LISTED RECORDS =>

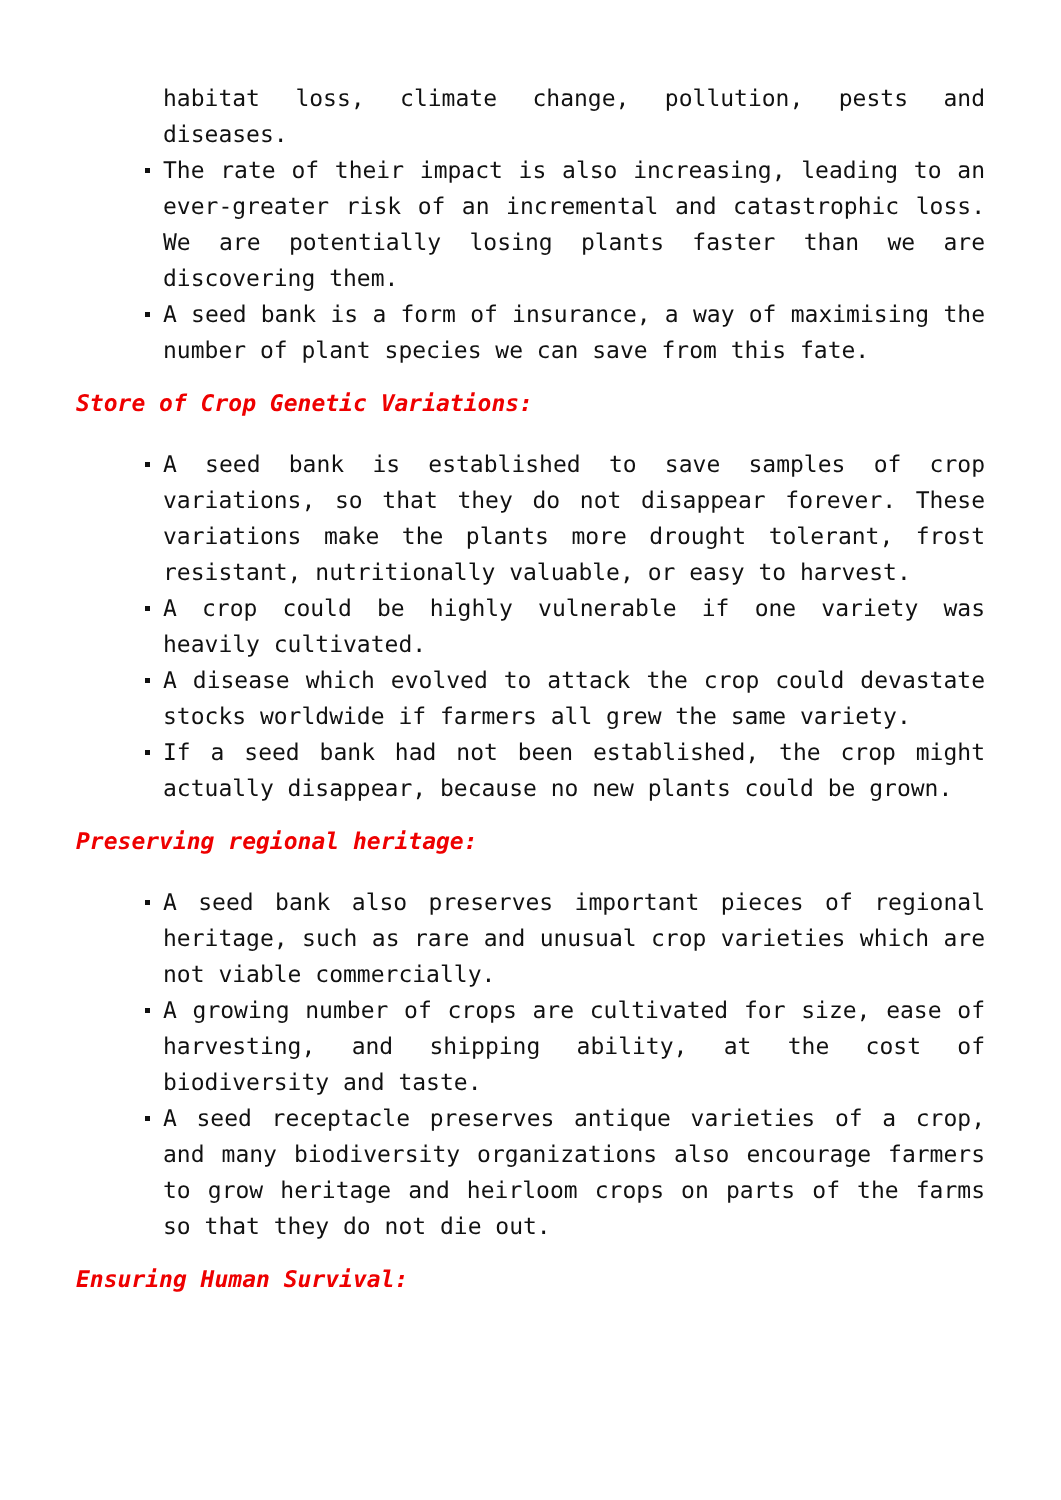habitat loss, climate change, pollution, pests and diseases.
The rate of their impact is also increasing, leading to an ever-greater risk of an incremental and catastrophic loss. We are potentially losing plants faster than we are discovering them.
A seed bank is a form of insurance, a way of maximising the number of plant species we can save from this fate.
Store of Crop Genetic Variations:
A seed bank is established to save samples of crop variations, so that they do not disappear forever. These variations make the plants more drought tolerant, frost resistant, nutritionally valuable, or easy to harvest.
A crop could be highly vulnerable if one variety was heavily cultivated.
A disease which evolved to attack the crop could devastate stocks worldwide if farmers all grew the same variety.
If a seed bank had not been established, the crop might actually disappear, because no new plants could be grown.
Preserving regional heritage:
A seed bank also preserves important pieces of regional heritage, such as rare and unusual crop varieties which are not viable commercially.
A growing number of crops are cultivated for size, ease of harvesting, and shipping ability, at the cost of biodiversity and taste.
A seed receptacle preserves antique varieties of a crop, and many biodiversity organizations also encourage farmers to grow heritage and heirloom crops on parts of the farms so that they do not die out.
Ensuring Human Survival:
==
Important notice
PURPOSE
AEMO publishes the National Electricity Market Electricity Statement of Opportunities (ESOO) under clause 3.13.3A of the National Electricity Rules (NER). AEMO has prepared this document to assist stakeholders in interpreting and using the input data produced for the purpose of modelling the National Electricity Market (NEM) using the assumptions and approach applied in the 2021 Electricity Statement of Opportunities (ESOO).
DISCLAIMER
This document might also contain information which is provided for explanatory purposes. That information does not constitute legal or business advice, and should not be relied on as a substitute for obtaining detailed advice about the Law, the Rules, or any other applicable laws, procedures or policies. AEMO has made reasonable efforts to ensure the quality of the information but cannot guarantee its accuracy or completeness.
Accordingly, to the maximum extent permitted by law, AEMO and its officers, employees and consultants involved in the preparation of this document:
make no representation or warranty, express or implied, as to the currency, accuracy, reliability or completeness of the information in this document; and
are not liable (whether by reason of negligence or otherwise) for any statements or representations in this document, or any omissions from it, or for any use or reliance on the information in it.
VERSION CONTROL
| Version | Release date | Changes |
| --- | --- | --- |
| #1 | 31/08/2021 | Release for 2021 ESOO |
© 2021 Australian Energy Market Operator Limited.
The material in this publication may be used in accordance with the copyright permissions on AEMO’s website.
==
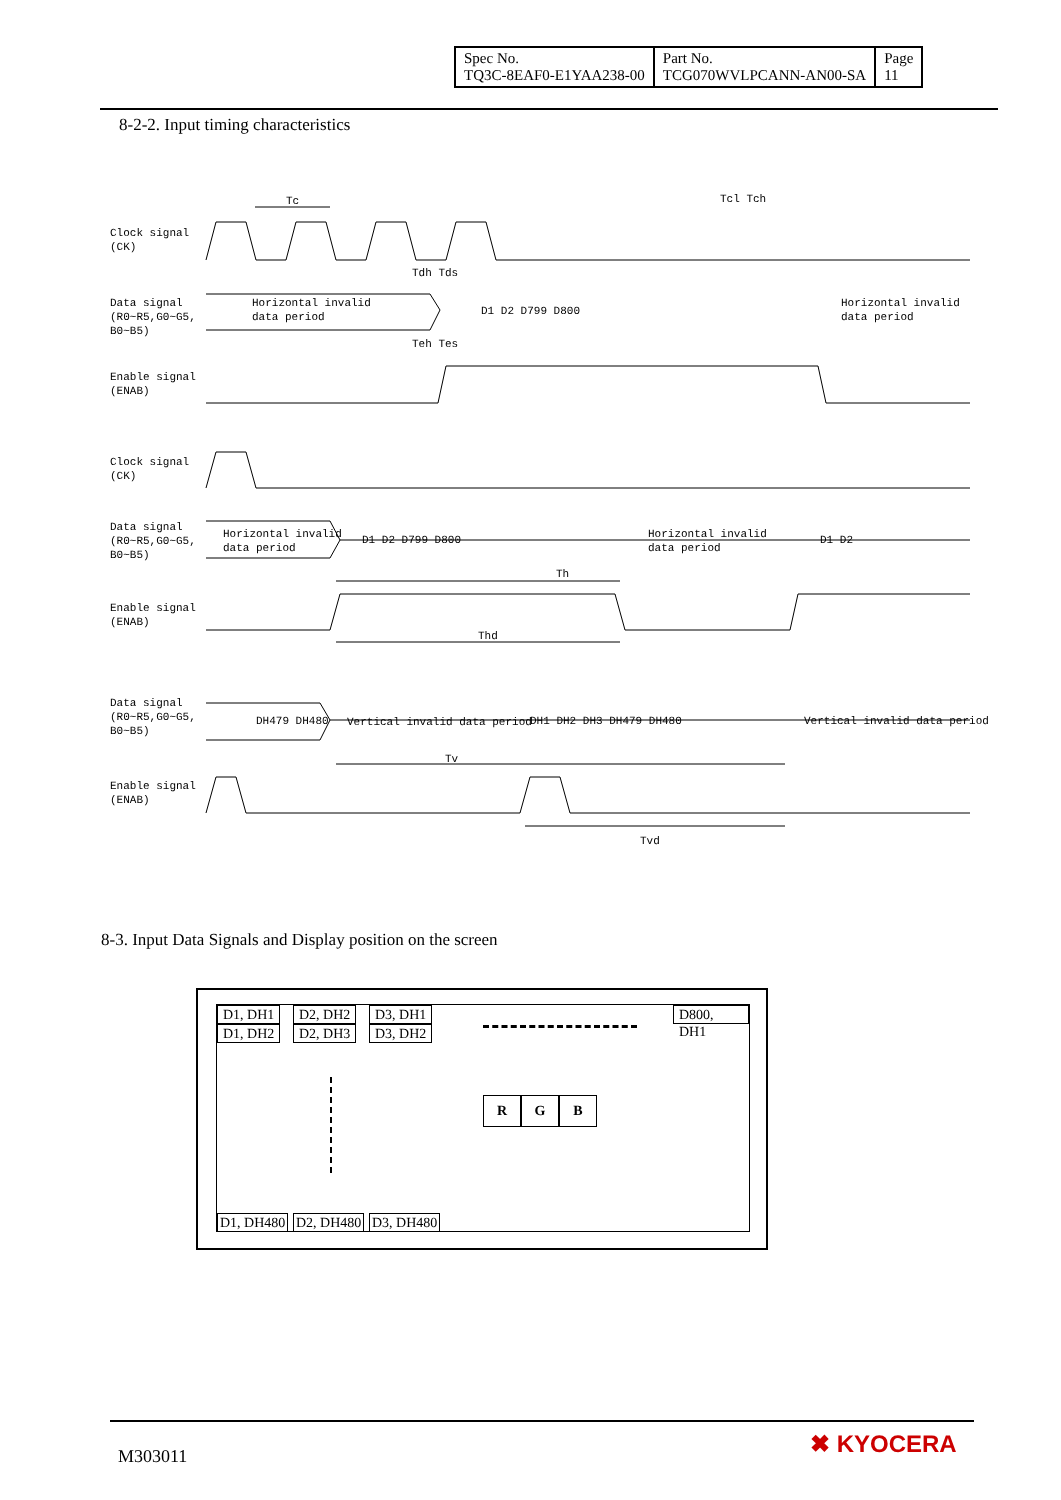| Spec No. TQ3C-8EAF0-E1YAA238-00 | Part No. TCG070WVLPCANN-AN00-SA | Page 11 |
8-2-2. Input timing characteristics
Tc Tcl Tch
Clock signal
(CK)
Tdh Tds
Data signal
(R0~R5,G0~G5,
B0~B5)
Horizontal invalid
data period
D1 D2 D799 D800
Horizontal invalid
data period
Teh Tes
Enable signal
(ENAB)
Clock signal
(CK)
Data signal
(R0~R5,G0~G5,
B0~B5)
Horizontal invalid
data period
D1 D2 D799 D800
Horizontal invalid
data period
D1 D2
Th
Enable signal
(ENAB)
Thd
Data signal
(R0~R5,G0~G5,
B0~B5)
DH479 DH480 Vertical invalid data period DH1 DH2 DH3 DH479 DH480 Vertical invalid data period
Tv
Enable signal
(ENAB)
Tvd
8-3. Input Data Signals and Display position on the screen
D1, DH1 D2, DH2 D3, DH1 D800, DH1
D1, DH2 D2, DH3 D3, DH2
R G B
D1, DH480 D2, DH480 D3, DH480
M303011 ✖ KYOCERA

TASK OBJECTIVE => Proceeding from the line containing "D1, DH1 D2, DH2 D3, DH1 D800, DH1" through the line containing "M303011 ✖ KYOCERA", transcribe the lines above exactly, both end lines included.

SOLUTION FOR THIS TASK =>
D1, DH1 D2, DH2 D3, DH1 D800, DH1
D1, DH2 D2, DH3 D3, DH2
R G B
D1, DH480 D2, DH480 D3, DH480
M303011 ✖ KYOCERA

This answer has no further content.